April 11, 2012 6:32 PM

Bracewell Advises Chesapeake Energy on the Biggest of $2.6 Billion Trio of Deals

Posted by Tom Huddleston Jr.

Chesapeake Energy Corporation announced a trio of deals on Monday that will net the Oklahoma City-based oil and gas producer $2.6 billion in cash.

The largest of the deals is the $1.25 billion sale of preferred shares in newly-formed subsidiary CHK Cleveland Tonkawa—an entity that combines two of the company’s liquids-rich assets in Oklahoma—to an investment group led by GSO Capital Partners, an affiliate of private equity firm The Blackstone Group. The purchasing group also includes TPG Capital, Magnetar Capital, and EIG Global Energy Partners. The completed deal calls for the group to receive a 3.75 percent royalty interest in the first 1,000 new wells drilled on the 245,000-acre play in question, as well as a 6 percent quarterly dividend.

A team from Bracewell Giuliani advised Chesapeake on the sale. The firm’s team includes business and regulatory cochair G. Alan Rafte, tax partner Elizabeth McGinley, and corporate partner John Brantley. Earlier this month, the firm also represented Chesapeake in a Utica Shale joint venture with EIG Global Energy Partners.

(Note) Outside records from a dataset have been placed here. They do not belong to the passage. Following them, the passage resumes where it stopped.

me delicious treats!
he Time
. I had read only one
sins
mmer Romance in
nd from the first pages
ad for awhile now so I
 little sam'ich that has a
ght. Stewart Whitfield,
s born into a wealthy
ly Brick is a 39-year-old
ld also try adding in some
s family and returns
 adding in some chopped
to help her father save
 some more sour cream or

Chesapeake also turned to longtime outside counsel C. Ray Lees of Oklahoma City’s Commercial Law Group for legal advice on the sale as well as the other two deals announced on Monday. Henry Hood is Chesapeake’s general counsel and Douglas Jacobson is executive vice president of acquisitions and divestitures.

Magnetar Capital, one of the members of the purchasing group, is being advised by a team from Weil, Gotshal Manges led by Dallas-based corporate partner Rodney Moore. Information on the firms representing the other members of the investor group was not available in time for publication. A spokeswoman for Blackstone’s regular outside counsel, Simpson Thacher Bartlett, said the firm is not involved in this transaction. (John Finley, Blackstone’s chief legal officer, is a former Simpson Thacher partner.)

In the second of Monday’s deals, Chesapeake completed the sale of a 10-year volumetric production payment (VPP) to an affiliate of Morgan Stanley for rougly $745 million. Going back to 2007, Chesapeake has completed 10 VVP’s (in which the company accepts money up front in exchange for natural gas output over a set period) for a total of nearly $6.4 billion in proceeds. This particular deal is for natural gas assets from Chesapeake’s Anadarko Basin Granite Wash play in Oklahoma.

Chesapeake’s third deal on Monday calls for the company to sell 58,400 acres of leasehold in the Texoma Woodford natural gas play in Oklahoma to Exxon Mobil Corporation subsidiary XTO Energy Inc. XTO will pay approximately $590 million in cash for the tract. That deal is expected to close by the end of the month.

Chesapeake, the nation’s second-largest natural gas producer behind Exxon Mobil, has been shedding shale assets as part of an effort to reduce its long-term debt. In January, Chesapeake raised roughly $2.32 billion by selling a 25 percent stake in its Utica Shale parcel in eastern Ohio to French oil company Total. The plan is partly a response to demand from Chesapeake’s shareholders, as stock prices have dipped almost 40 percent in the past year.